RÉFLEXIONS pour Jon 3:4-5
Il arrive que dans la vie des individus et des peuples entiers il se passe quelque chose qu’on dit que cela ne peut pas être parce qu’elle ne peut jamais être. La confession massive des habitants de Ninive peut être attribuée à de tels événements. C’est notamment pourquoi le prophète ne voulait pas partir là-bas, il était absolument certain : prêcher à Ninive, appeler ses habitants à la confession est une chose notoirement absurde. Mais Dieu l'a envoyé tout de même notamment là-bas. Pourquoi? Les biblistes discutent jusqu'à présent, si l'histoire racontée par l'auteur du Livre de Jonas, est réelle ou inventée, mais, quoi qu'il en soit, une chose est évidente: nous avons devant nous une parabole, et peu importe ce qui est à sa base : un fait historique ou une invention d'art.
C'est la parabole d’un prophète, qui a obtenu un succès inattendu là, où on ne pouvait pas attendre le succès, et ne comprenant pas que son succès était vraiment un succès, et non l'échec, comme il lui semblait après la conversion des Ninivites. Peut-être le prophète les comparait à son propre peuple: car les Juifs ne prenaient pas toujours au sérieux les mots des prophètes. Et ici, Jonas a pensé, probablement, que les ninivites, les païens, et encore vivant dans le pays, qui était pour ses contemporains et compatriotes le symbole de tout ce qu’il y avait de pire dans le monde, le symbole de l’impiété et de rébellion contre les dieux.
Est-ce que de tels gens pourront entendre l'appel de Dieu à la conversion et au repentir? Et voici se produit notamment ce que le prophète considérait improbable: son témoignage est entendu, la ville se repent. Comment cela pouvait arriver ? La réponse semble paradoxale, mais c’est notamment la mesure de l’état de péché des habitants de la ville qui pouvait les incliner à la repentance. Les compatriotes du prophète (si ce n’est pas tous, plusieurs) ne se considéraient d'habitude pas du tout comme des pécheurs; ils ont bien sûr péché et connaissaient cela, mais péchaient «comme tous» et vivaient aussi «comme tout le monde».

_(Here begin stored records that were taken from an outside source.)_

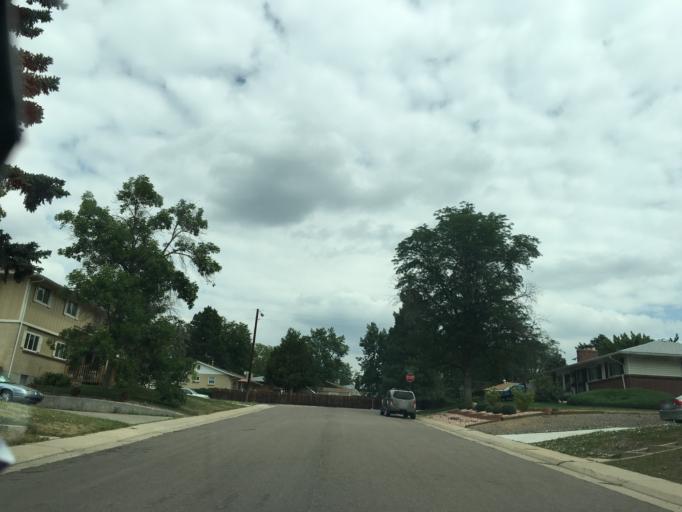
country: US
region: Colorado
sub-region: Arapahoe County
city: Sheridan
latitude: 39.6629
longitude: -105.0384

Le sentiment «nous ne sommes pas pires que les autres», «nous sommes comme tout le monde» est familier à tout un chacun, mais ce n’est pas chacun qui réfléchit, quel frein il peut devenir sur le chemin spirituel, ne laissant pas celui qui réfléchit voir ses actes tels qu’ils sont, du point de vue des commandements de Dieu et du chemin de la justice. Chez les religieux Juifs ce sentiment était beaucoup plus fort que chez les non-religieux ninivites. C'est pourquoi il était plus facile pour eux de se repentir: ils ne se nourrissaient pas d’illusions sur leur propre compte. Et ils [les ninivites] ont dépassé sur le chemin de la repentance les compatriotes du prophète, qui trouvaient que, ne considérant pas quelques bagatelles, tout est en ordre dans leur vie spirituelle.